Aunt Lillie's home is in Chariton, Ia., where she owns a comfortable house earned by 25 years of cooking in Maggie Downard's railroad cafe. When summer comes she gets a longing for her old home near Lancaster and there's always a warm welcome waiting for her at the Beetown township farm where three generations have lived, now occupied by her niece, Mrs. Dick Lewis.

History for Centennial

Mrs. Lewis is writing for the Wisconsin Centennial a history of her people, some of whom have been in Wisconsin ever since it became a state in 1848. Aunt Lillie is helping her with the little details which come to mind about her arrival as she sits and quilts or mends. "She's a beautiful seamstress," says the niece. "When she comes I get caught up on my sewing like magic."

In Missouri, back in 1862, when she was born, Aunt Lillie relates, "freedom was sort of in the air. Black folks were sort of getting restless. Not that they weren't treated all right. They had no complaint. I've heard grandfather say so many and many a time. It was just that they were restless and wanted to be on their own."

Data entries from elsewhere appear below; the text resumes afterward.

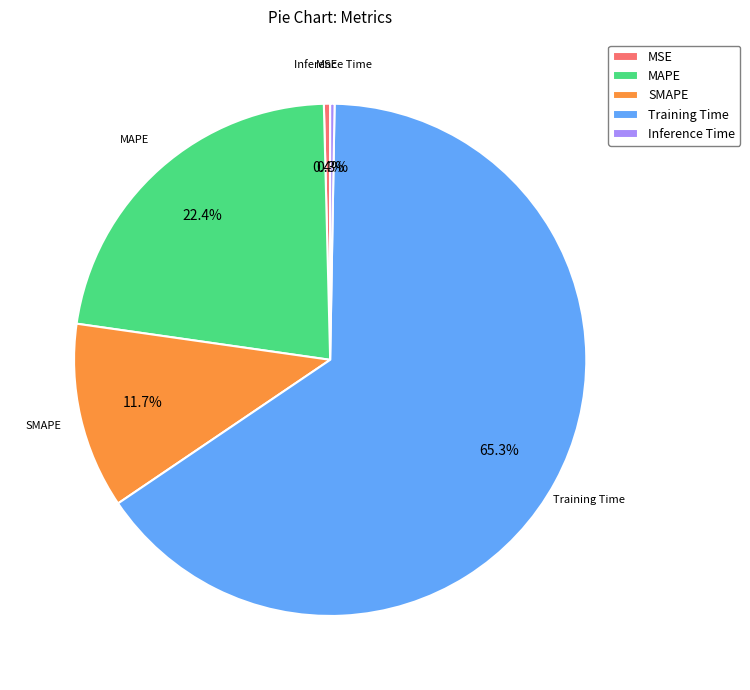

Is Training Time the majority of the pie?

Yes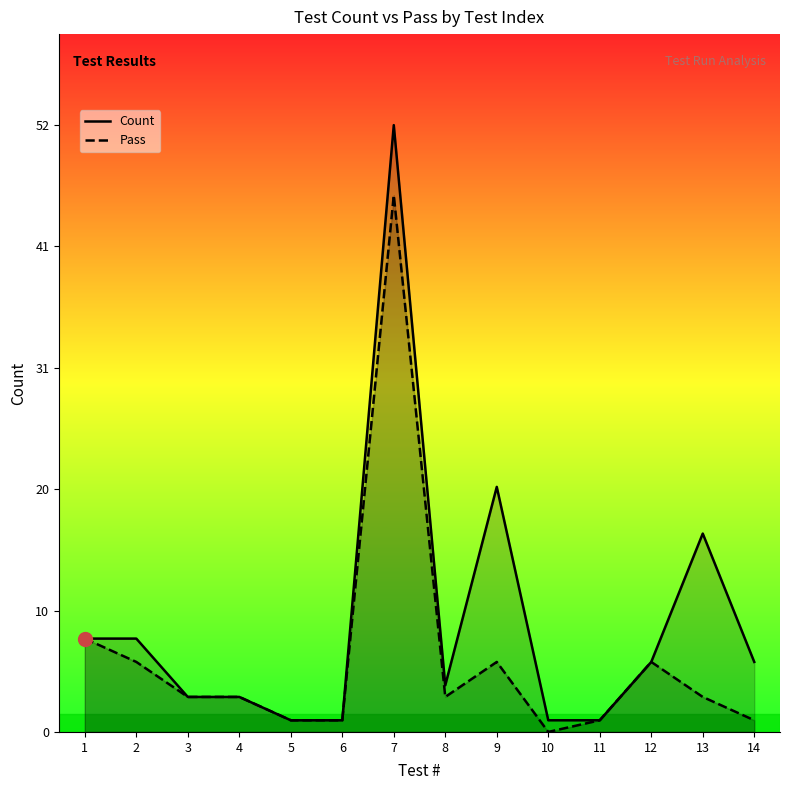

Between 7 and 9, which is larger?

7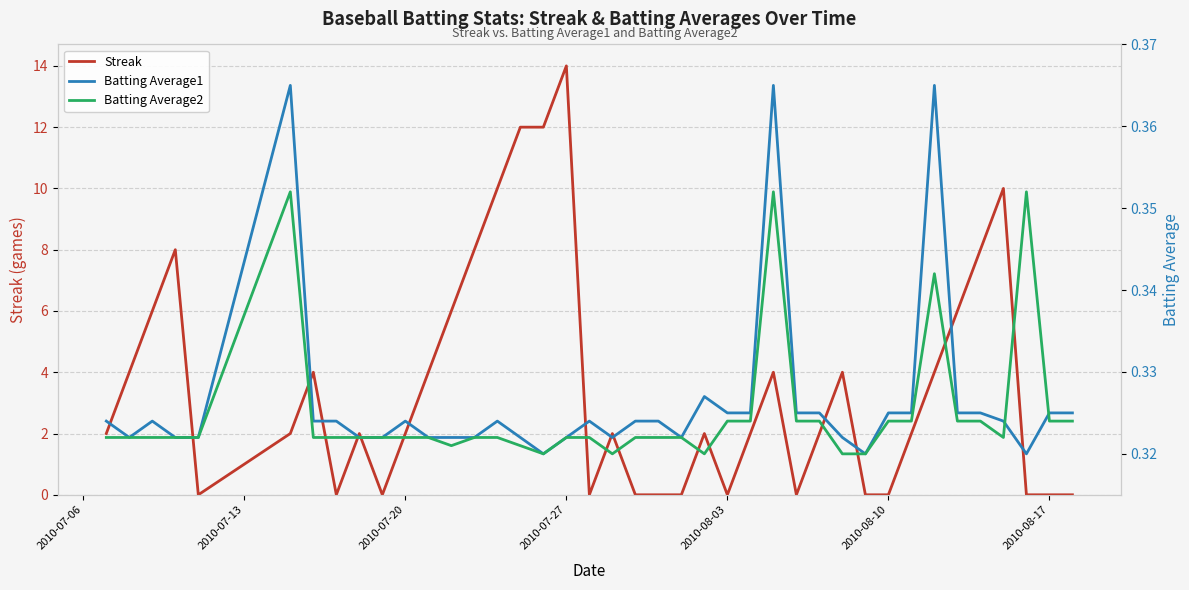

Which category has the highest value in the Streak series?

2010-07-27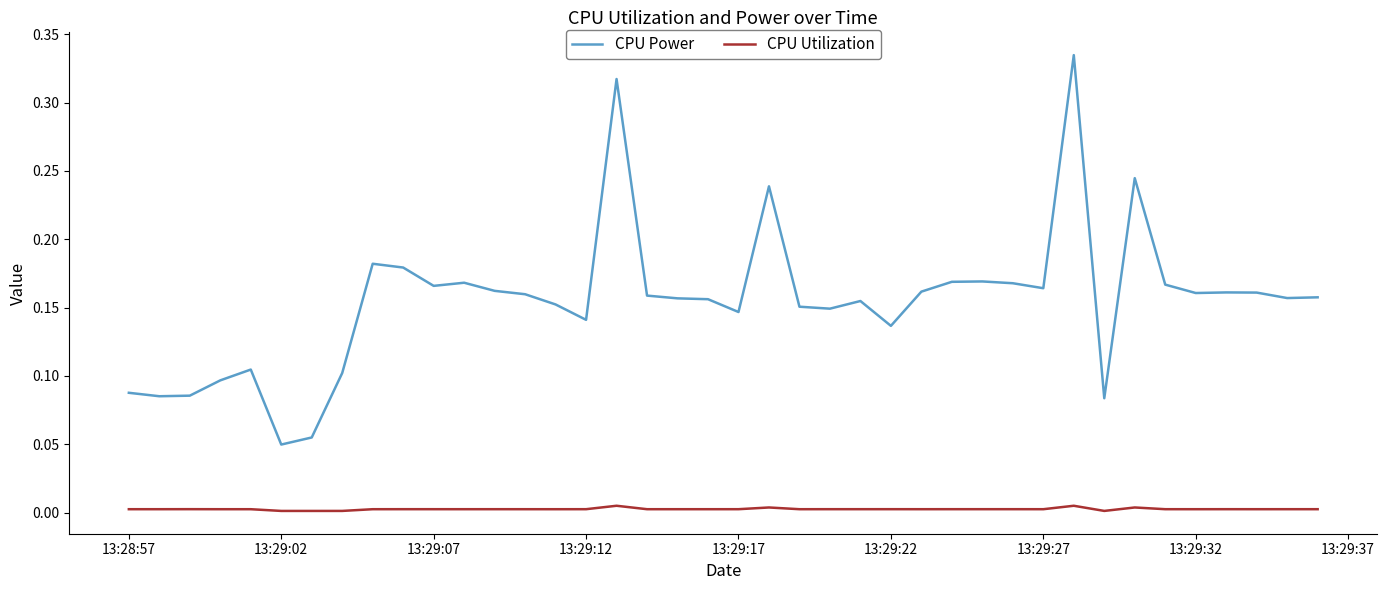

Which series has the largest total across all categories?

CPU Power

So they saved and saved, pennies, two-cent pieces, three-cent pieces and nicklels and dimes, until one day, among them, they had $50. That was their stake, and a lot of money. That night, Grandfather John Green and Grandmother Lillie Green, and their five grown children, Hardy, Tom, Amy, Francis and Sarah, and grandmother's brother, Tom Smith, struck out for the north and freedom, walking all except baby Lillie, who was carried in her grandfather's arms.

Their immediate destination was St. Louis, where grandfather had gone numerous times with loads of apples. After walking all night one of the boys, by "hook or crook," Aunt Lillie says, came up with a team and wagon. Elated, they piled in, but their troubles were not over.

They were helped here and there by friends of the underground, but they also heard that the Bushwackers were on their trail. They made the best time they could but were beset with anxiety every mile of the way, for fugitive slaves were fair prey for a lawless element that roamed the countryside during the war years in Missouri.

Finally they reached St. Louis safely. Grandfather went to a man he had sold apples to for years and knew to be honest and friendly. "Grandfather said he wanted to ask a favor and the man said he would be glad to be of service. 'I want some one to see to it that this team and wagon is returned to the plantation,' Grandfather said."

"The man smiled and said, 'John, if you took a dozen teams and wagons it wouldn't pay you for what you justly have coming to you.' But grandfather would have none of that and made the man promise to get the team back to the plantation, which he did," Aunt Lillie said.

First Train Ride

The Greens boarded a train, the first they ever had been on. They landed at Dunleith, now East Dubuque. They spent their first winter on a farm near Bloomington. Some of the boys fought in the Civil War. In 1870, they bought the homestead now occupied by Mrs. Lewis and her husband.

Aunt Lillie's husband, dead for many years, was Romulus Richmond. He studied for the ministry and preached for some years. They had 10 children, whose raising fell largely upon Aunt Lillie's broad shoulders. She is wise in the use of common medicinal herbs and homemade remedies. "I had to be," she laughs.

When the children were old enough she went to work in the railroad cafe, where it was nothing at all to turn out 30 or 40 pies in the forenoon in addition to regular cooking. Her smile was known up and down the line and there was genuine regret when she retired three years ago.


Lillie (Green) Richmond died at home on South 11th Street five years after this Wisconsin visit on May 30, 1952, just shy of her 90th birthday. She is buried in the Chariton Cemetery along with eight of her 10 children.